• Exercise
Write the next part of the forum reply explaining why the ideal of Z[x] generated by 3 and x^2+1 is proper, starting right after its last sentence.

• Excerpt provided

Ideal of $\mathbb{Z}[x]$ generated by $3$ and $x^2+1$ is proper
I'm honestly not sure what you're trying to say in (1).
You're correct in that you want to show that $1\not\in I$, but I'm not sure what the whole thing with $1=h(x)\sum_k 3^{i_k}(x^2+1)^{j_k}$ is, or where it came from. The correct thing to say is that the elements of $I$ are of the form $3f+(x^2+1)g$, with $f,g\in\Bbb{Z}[x]$. Thus if $1\in I$, we have $1=3f+(x^2+1)g$. Reducing this mod 3, we see that $(x^2+1)g \equiv 1 \pmod{3}$, which is nonsense, since $\Bbb{Z}_3$ is a domain (indeed a field), so positive degree polynomials are not units in $\Bbb{Z}_3[x]$. Thus this is impossible.

• Information provided
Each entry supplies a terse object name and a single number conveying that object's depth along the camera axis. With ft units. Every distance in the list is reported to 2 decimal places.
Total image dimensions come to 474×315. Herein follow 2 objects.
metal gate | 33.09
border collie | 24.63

• Result
You have the right idea for 2, but it can be simplified a bit. Note that $f_a(I)$ always contains 3, so to show that $f_a(I)=\Bbb{Z}$, it suffices to show that for any $a$, $f_a(I)$ contains an integer that is $\pm 1$ mod $3$. This is easier than trying to solve for $1$ (though I think that could also be done).
We have two cases:
- $a\equiv 0\pmod{3}$, then $a^2+1\equiv 1\pmod{3}$.
- $a\equiv \pm 1 \pmod{3}$, then $a^2+1\equiv 2\pmod{3}$.
We're done.